The right/bottom edge could also be attached to the form the way the left/top edge is.
INCORRECT:
The AbtLabelView below has a fixed height and width.
label2
framingSpec: (AbtViewAttachmentConstraint new
leftEdge: (AbtRunEdgeAttachmentConstraint new attachment: XmATTACHFORM; offset: 27);
rightEdge: (AbtRunEdgeAttachmentConstraint new attachment: XmATTACHSELFOPPOSITE; offset: 48);
topEdge: (AbtRunEdgeAttachmentConstraint new attachment: XmATTACHFORM; offset: 94);
bottomEdge: (AbtRunEdgeAttachmentConstraint new attachment: XmATTACHPOSITION; position: 36)).
 
In the above example, XmATTACHSELFOPPOSITE asks the right edge to be attached to the left edge of the same control and to have a constant distance from that edge.
There are more right and wrong ways to make attachments, but this example is sufficient to focus your search.
If you are using CW widgets, the following shows a right and a wrong way to specify the size of a user interface component.
CORRECT:
If you code your user interface using WindowBuilder’s CW widget framework, WbApplicationFramework, the CwLabel below has a flexible height and width.
aCwLabel1
attachLeft: 16 relativeTo: XmATTACHFORM;
attachTop: 20 relativeTo: XmATTACHFORM;
yourself.
The right/bottom edge could also be attached to the form the way the left/top edge is.
INCORRECT:
If you code your user interface using WindowBuilder’s CW widget framework, WbApplicationFramework, the CwLabel below has a fixed height and width.
aCwLabel2
attachLeft: 19 relativeTo: XmATTACHFORM;
attachRight: 67 relativeTo: XmATTACHOPPOSITEFORM;
attachTop: 69 relativeTo: XmATTACHFORM;
attachBottom: 89 relativeTo: XmATTACHOPPOSITEFORM;
yourself.
In the above example, XmATTACHOPPOSITEFORM asks the right edge to be attached to the left edge of the same control and to have a constant distance from that edge. The same holds true for the bottom edge and its distance from the top edge of the CwLabel.

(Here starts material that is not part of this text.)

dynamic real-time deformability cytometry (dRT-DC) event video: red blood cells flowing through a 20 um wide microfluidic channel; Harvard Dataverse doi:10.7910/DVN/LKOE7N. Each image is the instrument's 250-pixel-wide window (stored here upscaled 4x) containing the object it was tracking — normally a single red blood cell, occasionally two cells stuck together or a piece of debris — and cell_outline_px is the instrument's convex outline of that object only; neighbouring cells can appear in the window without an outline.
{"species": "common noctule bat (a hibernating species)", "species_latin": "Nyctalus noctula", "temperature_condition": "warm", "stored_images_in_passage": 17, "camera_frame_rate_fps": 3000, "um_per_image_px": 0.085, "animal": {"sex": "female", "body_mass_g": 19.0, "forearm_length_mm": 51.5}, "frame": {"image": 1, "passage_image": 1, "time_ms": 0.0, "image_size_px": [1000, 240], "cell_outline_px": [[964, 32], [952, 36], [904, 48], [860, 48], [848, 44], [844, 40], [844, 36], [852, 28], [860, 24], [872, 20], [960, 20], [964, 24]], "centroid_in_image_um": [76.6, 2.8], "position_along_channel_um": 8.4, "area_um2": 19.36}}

There are more right and wrong ways to make attachments, but this example is sufficient to start your search.
Damage Control
If there are too many user interface components which defer to Windows for their fonts and have absolute sides, the solution is either to specify the appropriate font for the size, or to extend VA Smalltalk to take into account the font when creating the OSWidget level of the UI component.
Approach 1: Modifications to base image
OSWidget does have a class variable, DefaultFont, which holds onto the default system font currently in effect in Windows. The problem is that this class variable is not used to set the fonts of individual widgets, so changing it will have no effect on them. It will affect the layout of certain windows that use that variable to gather metrics (width, height, etc.) of that font for dynamic layout purposes.

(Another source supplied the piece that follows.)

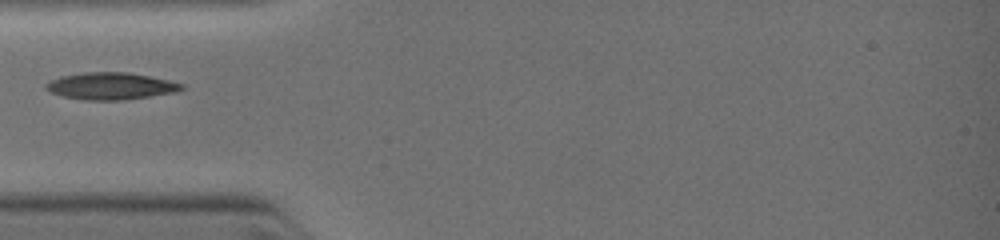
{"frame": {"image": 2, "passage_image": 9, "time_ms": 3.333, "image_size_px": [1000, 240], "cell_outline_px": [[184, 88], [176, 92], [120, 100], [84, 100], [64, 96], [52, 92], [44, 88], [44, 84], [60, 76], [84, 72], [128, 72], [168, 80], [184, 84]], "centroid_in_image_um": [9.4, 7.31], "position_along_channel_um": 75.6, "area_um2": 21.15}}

By modifying or overriding various base image methods, you could inject code that would forcibly set the font for every widget as it is created.
You will need to modify each widget class (or relevant widget hierarchy) so that it explicitly sets a font during its creation process. If you don't set a font, you will get the default system font as outlined above.

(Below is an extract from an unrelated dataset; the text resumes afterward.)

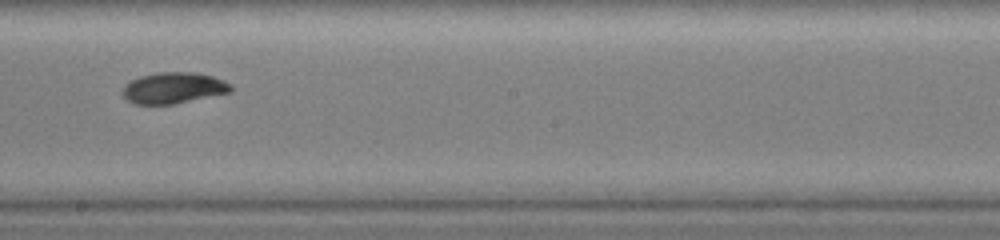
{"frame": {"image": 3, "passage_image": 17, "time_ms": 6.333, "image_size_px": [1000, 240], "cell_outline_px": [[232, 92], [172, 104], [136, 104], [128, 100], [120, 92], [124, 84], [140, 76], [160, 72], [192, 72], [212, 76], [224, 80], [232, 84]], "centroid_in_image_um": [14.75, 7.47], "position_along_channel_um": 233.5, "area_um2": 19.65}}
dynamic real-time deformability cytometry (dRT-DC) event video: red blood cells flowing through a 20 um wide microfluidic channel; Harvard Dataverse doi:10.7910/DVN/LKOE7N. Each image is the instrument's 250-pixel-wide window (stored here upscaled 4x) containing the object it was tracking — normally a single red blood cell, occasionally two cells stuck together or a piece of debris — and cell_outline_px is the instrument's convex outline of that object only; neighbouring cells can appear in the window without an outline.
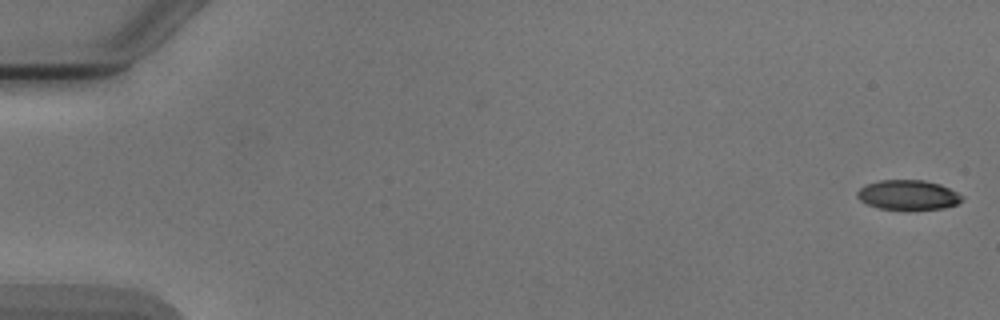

The approach you take would very much depend on whether you are using Abt parts or CW widgets. For example, to do this with the AbtLabelView hierarchy (labels and buttons), you could add the following override method
!AbtLabelView privateMethods !
initialize
super initialize.
“Use an 8 point ms sans serif font”
fontName = '--ms sans serif-medium-r-normal---80---p---'! !
At a common widgets level, the approach would have to be different since common widgets do not all inherit the fontName variable from one place.
Approach 2: Modifications to application framework
Alternatively, you could add code to your framework that would loop through all of the widgets in a window and set the font before the window is opened. If you don't want to modify or override any base image code, that would be a cleaner solution.